Oh, everyone needs different amounts of sleep - a good book about that talks about a case of a wife who needs 8 marrying a man who needs 2 hours sleep and getting a baby who needs 2 hours sleep - she was about to go loopy when the doctors said to the guy, "You are up, you deal with it, she needs sleep". As a person who has had 12 hours sleep for 4 years, I sympathize with your frustration.

Drake said...

heh, your always such a bright spark * Breathes a couple of breaths into you *

The highs do make you way more creative and productive. The irretating thing is falling out of it once the down comes, so the next high I get, I usually start a new project instead of continueing the previous one * DOH *. I think that's the major issue between me and jobs...

Did I mention I am out of one? Combination of BP woe's, sadistic colleuges and a heart-breaking relationship that will most probably haunt me for the rest of my life. Some scars you just don't want...

That's one of the things I adore about you Beth. You understand what others are going through and you are always willing to share your insights and experience...even if those experiences hurts to remember. * Gentle tender hug for those nasty dreams *

The last time I was in surgery, I woke up to a freightening ordeal. I couldn't breath and I was so frantic that I reached out and grabbed the closest hand I could find. Somehow though, that helped...comforting...such a small thing, yet such a huge thing at the same time. I had a glimpse of what you might feel like and it drives me to tears to know what it is like. When the bad times strike, reach out to me in your mind and know that someone understand.

Oh I do appreciate them...very much. The first words I heard uttered after grabbing the nurse's hand, was that of the anesthesiologist saying "Don't worry, you are still in my hands"

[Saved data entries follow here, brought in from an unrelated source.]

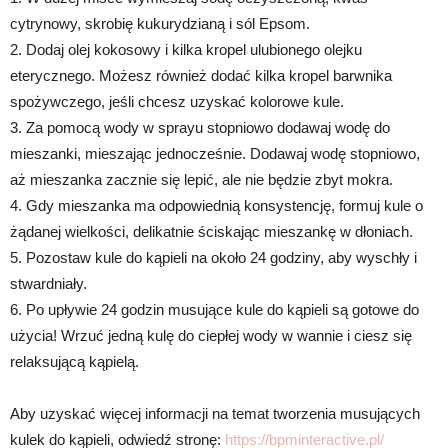
cytrynowy, skrobię kukurydzianą i sól Epsom.
2. Dodaj olej kokosowy i kilka kropel ulubionego olejku
eterycznego. Możesz również dodać kilka kropel barwnika
spożywczego, jeśli chcesz uzyskać kolorowe kule.
3. Za pomocą wody w sprayu stopniowo dodawaj wodę do
mieszanki, mieszając jednocześnie. Dodawaj wodę stopniowo,
aż mieszanka zacznie się lepić, ale nie będzie zbyt mokra.
4. Gdy mieszanka ma odpowiednią konsystencję, formuj kule o
żądanej wielkości, delikatnie ściskając mieszankę w dłoniach.
5. Pozostaw kule do kąpieli na około 24 godziny, aby wyschły i
stwardniały.
6. Po upływie 24 godzin musujące kule do kąpieli są gotowe do
użycia! Wrzuć jedną kulę do ciepłej wody w wannie i ciesz się
relaksującą kąpielą.
Aby uzyskać więcej informacji na temat tworzenia musujących
kulek do kąpieli, odwiedź stronę:
https://bpminteractive.pl/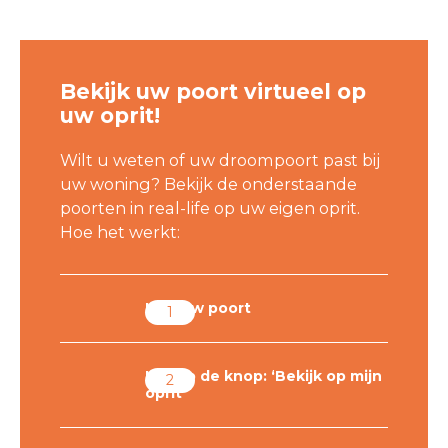
Bekijk uw poort virtueel op
uw oprit!
Wilt u weten of uw droompoort past bij
uw woning? Bekijk de onderstaande
poorten in real-life op uw eigen oprit.
Hoe het werkt:
Kies uw poort
Klik op de knop: ‘Bekijk op mijn
oprit’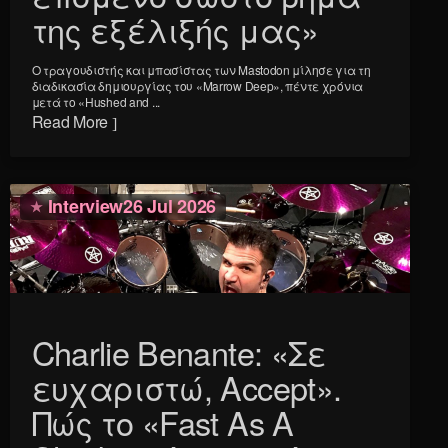
της εξέλιξής μας»
Ο τραγουδιστής και μπασίστας των Mastodon μίλησε για τη
διαδικασία δημιουργίας του «Marrow Deep», πέντε χρόνια
μετά το «Hushed and ...
Read More
Interview
26 Jul 2026
Charlie Benante: «Σε
ευχαριστώ, Accept».
Πώς το «Fast As A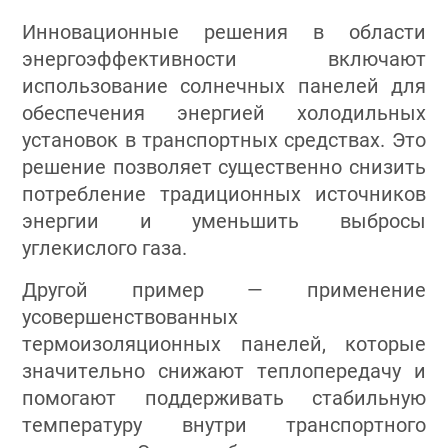
Инновационные решения в области
энергоэффективности включают
использование солнечных панелей для
обеспечения энергией холодильных
установок в транспортных средствах. Это
решение позволяет существенно снизить
потребление традиционных источников
энергии и уменьшить выбросы
углекислого газа.
Другой пример — применение
усовершенствованных
термоизоляционных панелей, которые
значительно снижают теплопередачу и
помогают поддерживать стабильную
температуру внутри транспортного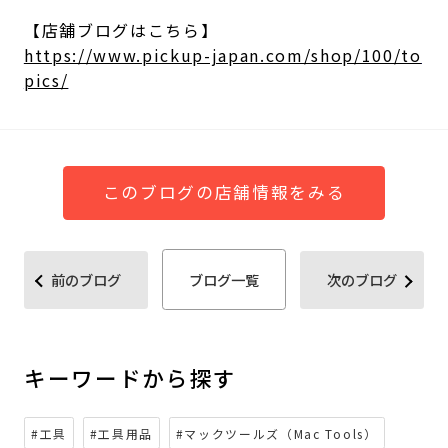
【店舗ブログはこちら】
https://www.pickup-japan.com/shop/100/to
pics/
このブログの店舗情報をみる
前のブログ
ブログ一覧
次のブログ
キーワードから探す
#工具
#工具用品
#マックツールズ（Mac Tools）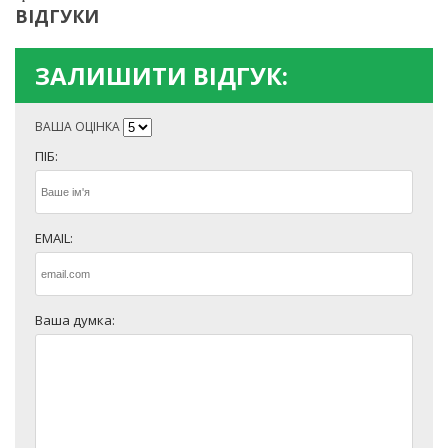
ВІДГУКИ
ЗАЛИШИТИ ВІДГУК:
ВАША ОЦІНКА
ПІБ:
EMAIL:
Ваша думка: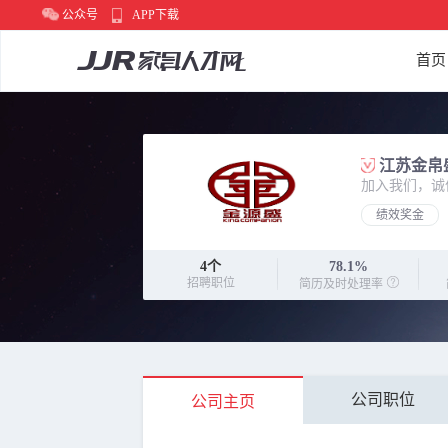
公众号
APP下载
首页
江苏金帛
加入我们，诚
绩效奖金
4
个
78.1%
招聘职位
简历及时处理率
公司职位
公司主页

No, thank You for sharing...

And you are quite right. Who invented "breakfast" in any case ;)

If not sweet dreams...sweet comforting...

Elizabeth McClung said...

Drake: my email is at mpshiel at hotmail.com - that would be an appropriate place for this.

Yes, I share, and then I get hurt by people. It is what makes me a class-A idiot. I get hurt every day, and that is not a joke, that is like 3-5 times a day. Because it seems that being a listener and caring about people means that I have time to be in emotional agony, physical agony (hey, what's a few broken teeth from pain), nighmares constantly but I desire nothing more but to spend my last weeks and months making my hands hurt so bad I can't sleep by sending messages. I sorry if I am not soft and cuddly, I lost a friend. And I have had hell days for 48 hours. But then, that would be about me, and not of interest to anyone, so I will promise you funny jokes and great pictures to come. Because that is what is important. I probably won't be able to go to Sakura-con this year because I wanted to legally obtain picture use for the blog and that costs - huzzah!